New Rights for Data Subjects
The concept behind this most recent addition is that organizations and businesses must not only comply with the GDPR but must also be able to show their compliance. This is to be done through organizational and administrative measures which will illustrate a businesses’ adherence, such as the creation or enforcement of internal policies and assessments. All actions undertaken by an organization which relate to the processing of data belonging to data subjects, must be founded on the principles of transparency, governance and accountability.
Data Breach Notifications
Data Controllers and Data Processors are now obliged to comply with a general personal data breach notification regime. Moreover, data subjects are now to be notified by the Data Controller whenever a breach of security of their data is likely to “result in a risk for the rights and freedoms of individuals”.
In terms of the GDPR, requirements relating to data subject consent are significantly more specific. This means that a request for consent must be presented in a clear and unambiguous manner and consent must also be distinguishable from other written agreements. Once a request for consent is presented, the individual must provide his consent in an affirmative manner. Consent may be sought by any suitable method enabling a freely given, specific and unambiguous indication of the data subject’s intentions. The data subject has the right to withdraw his/her consent at any point in time.
Right to be Forgotten
Also known as Data Erasure, an individual can request for data pertaining to him/herself to be erased, if the data is no longer relevant or if the data subject him/herself is withdrawing his/her consent.

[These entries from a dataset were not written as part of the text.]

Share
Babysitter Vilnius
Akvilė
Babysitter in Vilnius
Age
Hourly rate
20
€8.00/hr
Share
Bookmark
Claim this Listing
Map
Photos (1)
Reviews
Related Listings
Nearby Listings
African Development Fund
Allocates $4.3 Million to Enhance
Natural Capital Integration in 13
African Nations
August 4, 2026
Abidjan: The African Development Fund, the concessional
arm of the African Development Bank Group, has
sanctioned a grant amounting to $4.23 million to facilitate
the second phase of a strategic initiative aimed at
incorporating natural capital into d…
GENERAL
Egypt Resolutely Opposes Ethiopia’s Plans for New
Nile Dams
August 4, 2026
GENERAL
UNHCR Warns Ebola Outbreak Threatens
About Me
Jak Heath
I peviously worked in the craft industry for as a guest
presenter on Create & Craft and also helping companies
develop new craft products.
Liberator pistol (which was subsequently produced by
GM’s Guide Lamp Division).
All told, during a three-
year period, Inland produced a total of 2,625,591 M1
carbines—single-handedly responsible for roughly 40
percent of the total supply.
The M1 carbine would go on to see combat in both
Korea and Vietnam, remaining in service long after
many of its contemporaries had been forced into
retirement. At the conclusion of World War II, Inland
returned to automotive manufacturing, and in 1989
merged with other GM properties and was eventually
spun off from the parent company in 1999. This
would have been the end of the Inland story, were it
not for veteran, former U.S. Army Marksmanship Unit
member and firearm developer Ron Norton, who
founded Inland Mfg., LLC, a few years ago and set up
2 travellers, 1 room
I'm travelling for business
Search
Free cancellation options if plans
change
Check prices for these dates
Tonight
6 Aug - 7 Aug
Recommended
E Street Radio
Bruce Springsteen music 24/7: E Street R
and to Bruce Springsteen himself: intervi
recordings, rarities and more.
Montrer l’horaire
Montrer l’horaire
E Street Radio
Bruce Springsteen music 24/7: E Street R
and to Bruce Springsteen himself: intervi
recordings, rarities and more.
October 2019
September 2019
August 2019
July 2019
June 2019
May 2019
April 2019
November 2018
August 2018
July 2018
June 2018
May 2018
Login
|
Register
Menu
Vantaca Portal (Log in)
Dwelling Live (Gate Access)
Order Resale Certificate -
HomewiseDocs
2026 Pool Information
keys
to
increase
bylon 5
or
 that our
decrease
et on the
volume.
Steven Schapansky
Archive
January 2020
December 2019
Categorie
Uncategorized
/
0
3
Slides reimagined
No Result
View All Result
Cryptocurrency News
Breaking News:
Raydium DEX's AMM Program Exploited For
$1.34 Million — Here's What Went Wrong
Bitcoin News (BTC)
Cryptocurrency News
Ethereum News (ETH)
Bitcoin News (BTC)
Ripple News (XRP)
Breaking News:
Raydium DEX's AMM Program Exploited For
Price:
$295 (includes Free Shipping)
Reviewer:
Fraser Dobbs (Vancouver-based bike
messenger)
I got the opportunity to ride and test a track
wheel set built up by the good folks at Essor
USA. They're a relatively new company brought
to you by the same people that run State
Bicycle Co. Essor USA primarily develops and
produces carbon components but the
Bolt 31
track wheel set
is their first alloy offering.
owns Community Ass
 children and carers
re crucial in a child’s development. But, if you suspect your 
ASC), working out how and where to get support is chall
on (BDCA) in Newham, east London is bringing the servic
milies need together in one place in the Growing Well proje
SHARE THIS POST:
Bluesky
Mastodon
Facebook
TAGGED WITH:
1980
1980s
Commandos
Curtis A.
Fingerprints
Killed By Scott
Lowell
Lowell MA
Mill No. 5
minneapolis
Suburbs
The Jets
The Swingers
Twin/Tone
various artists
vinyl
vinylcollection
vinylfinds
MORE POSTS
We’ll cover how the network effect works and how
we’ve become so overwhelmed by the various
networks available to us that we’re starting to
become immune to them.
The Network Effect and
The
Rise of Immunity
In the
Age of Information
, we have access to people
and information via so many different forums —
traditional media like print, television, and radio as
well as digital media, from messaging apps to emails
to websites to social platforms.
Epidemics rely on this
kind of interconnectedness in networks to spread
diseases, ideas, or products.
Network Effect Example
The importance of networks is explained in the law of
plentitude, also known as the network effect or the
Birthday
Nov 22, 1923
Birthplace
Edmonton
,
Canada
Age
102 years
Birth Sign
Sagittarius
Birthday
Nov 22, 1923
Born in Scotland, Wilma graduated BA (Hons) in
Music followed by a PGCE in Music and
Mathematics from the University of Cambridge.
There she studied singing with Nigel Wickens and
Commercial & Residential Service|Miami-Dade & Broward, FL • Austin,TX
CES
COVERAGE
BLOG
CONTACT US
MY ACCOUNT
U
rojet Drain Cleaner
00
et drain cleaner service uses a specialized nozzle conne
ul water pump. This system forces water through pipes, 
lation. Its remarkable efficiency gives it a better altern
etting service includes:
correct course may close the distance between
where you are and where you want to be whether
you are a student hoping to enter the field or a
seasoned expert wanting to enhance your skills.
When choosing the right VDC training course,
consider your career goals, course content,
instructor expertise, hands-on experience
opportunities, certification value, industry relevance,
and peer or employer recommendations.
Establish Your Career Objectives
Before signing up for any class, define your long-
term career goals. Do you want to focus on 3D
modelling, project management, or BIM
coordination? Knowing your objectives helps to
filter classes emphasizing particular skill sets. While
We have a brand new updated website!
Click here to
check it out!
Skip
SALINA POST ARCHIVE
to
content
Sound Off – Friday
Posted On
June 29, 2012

Such requests are taken into consideration by the data controller, who must respond to such requests within 30 days.
- Establish a practice of monitoring, reviewing and assessing data protection procedures.
- Keep data processing and data retention to a minimum, whilst providing for inbuilt safeguards and data retention periods.
- Establish data breach procedures.
- Ensure that any relevant agreements and terms and conditions are updated accordingly.
- Review how consent is sought, recorded and managed.
Failure to adhere to the GDPR will result in hefty fines. Merely processing data without the instructions of the Data Controller or processing personal data of a child without the necessary parental consent can attract a fine of up to 2% of total global annual turnover or €10m (whichever is the higher). On the other hand, more serious breaches will lead to more serious fines; unlawfully processing someone’s personal data or restricting the data subject from his rights to erasure of personal data can lead to a fine equivalent to 4% of the annual global turnover of said organisation, or €20 million, whichever is greater. Hence, adherence to the GDPR through self-regulation is key.